Si la pensée classique anglaise a largement consacré le principe du marché concurrentiel, auto-régulateur, ainsi que le retrait nécessaire de l’état de la production et de la répartition des richesses, des divergences se sont exprimées sur la question spécifique des vivres. Mais au-delà des sensibilités respectives, ce sont les références à des modèles scientifiques différents (modèle mécanique / modèle biologique) qui permettent de rendre compte des représentations contradictoires du marché.

Le débat s’engage tout d’abord chez les économistes au sein du courant classique, entre les économistes ricardiens et les économistes malthusiens, se prolonge ensuite sous la forme d’un débat plus politique orchestré par la Manchester School face au parti Tory. Si le principe du marché comme mode de fixation des prix agricoles n’est pas remis en cause, il n’en demeure pas moins que le principe d’un marché céréalier totalement ouvert, sans aucune restriction n’est pas unanimement accepté. Deux discours appartenant à deux traditions économiques différentes vont progressivement s’élaborer. Le premier correspond à l’approche du marché « compensateur de déséquilibres économiques et sociaux » et le second correspond à une approche du marché « contaminateur de déséquilibres économiques et sociaux ». Plus fondamentalement, la première approche relève d’une tradition mécanique, newtonienne du marché (Zouboulakis, 1993) alors que la seconde relève d’une tradition biologique, écologique du marché (Ménard, 1983).

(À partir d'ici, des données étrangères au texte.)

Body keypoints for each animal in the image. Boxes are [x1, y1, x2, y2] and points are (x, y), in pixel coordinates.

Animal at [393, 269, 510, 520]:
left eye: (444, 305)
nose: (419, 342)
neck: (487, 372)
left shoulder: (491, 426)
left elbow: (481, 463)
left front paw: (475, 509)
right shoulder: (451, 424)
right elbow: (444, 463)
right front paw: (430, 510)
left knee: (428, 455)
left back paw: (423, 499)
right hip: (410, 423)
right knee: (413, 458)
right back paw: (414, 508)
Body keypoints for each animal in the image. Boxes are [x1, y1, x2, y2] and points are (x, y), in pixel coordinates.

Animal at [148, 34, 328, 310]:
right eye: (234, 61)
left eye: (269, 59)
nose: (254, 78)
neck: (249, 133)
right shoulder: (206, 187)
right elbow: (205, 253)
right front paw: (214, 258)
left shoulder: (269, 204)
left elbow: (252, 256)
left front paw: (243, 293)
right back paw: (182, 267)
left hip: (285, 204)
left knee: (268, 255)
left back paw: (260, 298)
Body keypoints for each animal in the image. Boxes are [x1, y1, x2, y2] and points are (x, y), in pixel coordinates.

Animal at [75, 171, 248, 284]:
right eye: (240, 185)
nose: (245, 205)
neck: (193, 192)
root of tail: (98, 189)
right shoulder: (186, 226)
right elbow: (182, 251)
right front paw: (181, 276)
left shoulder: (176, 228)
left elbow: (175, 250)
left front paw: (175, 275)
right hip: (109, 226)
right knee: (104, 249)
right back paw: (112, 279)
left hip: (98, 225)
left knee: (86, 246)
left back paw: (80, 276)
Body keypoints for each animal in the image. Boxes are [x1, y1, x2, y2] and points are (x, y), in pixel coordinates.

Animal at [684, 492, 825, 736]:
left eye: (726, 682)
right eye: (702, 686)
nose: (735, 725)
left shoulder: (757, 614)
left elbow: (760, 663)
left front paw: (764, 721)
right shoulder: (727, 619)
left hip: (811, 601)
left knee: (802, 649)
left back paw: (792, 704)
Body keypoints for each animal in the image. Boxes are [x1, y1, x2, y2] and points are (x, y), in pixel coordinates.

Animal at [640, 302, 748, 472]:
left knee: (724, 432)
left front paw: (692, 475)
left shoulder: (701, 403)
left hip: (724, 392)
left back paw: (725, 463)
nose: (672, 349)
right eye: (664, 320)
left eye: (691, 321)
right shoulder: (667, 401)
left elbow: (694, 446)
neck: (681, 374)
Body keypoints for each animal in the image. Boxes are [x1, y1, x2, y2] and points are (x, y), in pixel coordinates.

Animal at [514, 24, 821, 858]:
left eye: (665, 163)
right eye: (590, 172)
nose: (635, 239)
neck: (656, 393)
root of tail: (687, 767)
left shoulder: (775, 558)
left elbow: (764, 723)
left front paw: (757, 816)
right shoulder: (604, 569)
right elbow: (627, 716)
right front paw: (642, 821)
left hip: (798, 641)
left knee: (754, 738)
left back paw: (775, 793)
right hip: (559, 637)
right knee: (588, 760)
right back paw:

L’objet de notre papier est de retracer ces deux formes de représentation du marché, deux formes que le débat sur les corn laws a parfaitement bien illustré, au cours de cette première moitié du XIXème siècle. Dans une première partie, nous présenterons le point de vue des économistes malthusiens avec une argumentation qui tourne autour de trois points : tout d’abord, le marché ouvert aux courants d’échanges internationaux est contaminateur de déséquilibres car il répand et amplifie les déséquilibres initiaux (§ 1). Ce marché induit un risque de dépendance alimentaire et politique majeur pour les nations acheteuses de vivres, d’où également un risque de déséquilibre (§ 2). Ce marché est enfin un facteur de rupture des équilibres sectoriels et sociaux (§ 3). Dans une deuxième partie nous aborderons le point de vue des économistes ricardiens, farouchement partisans de l’abrogation des corn laws et dont le discours se structure autour de trois axes. Un marché libre à la concurrence international est un réducteur de déséquilibre économique (§ 1), est ensuite un vecteur d’harmonisation et de justice sociale (§ 2) et est un puissant instrument d’équilibre au service de la paix (§ 3). Dans une partie conclusive, nous évaluerons l’impact de ce débat sur l’opinion et sur la législation en vigueur.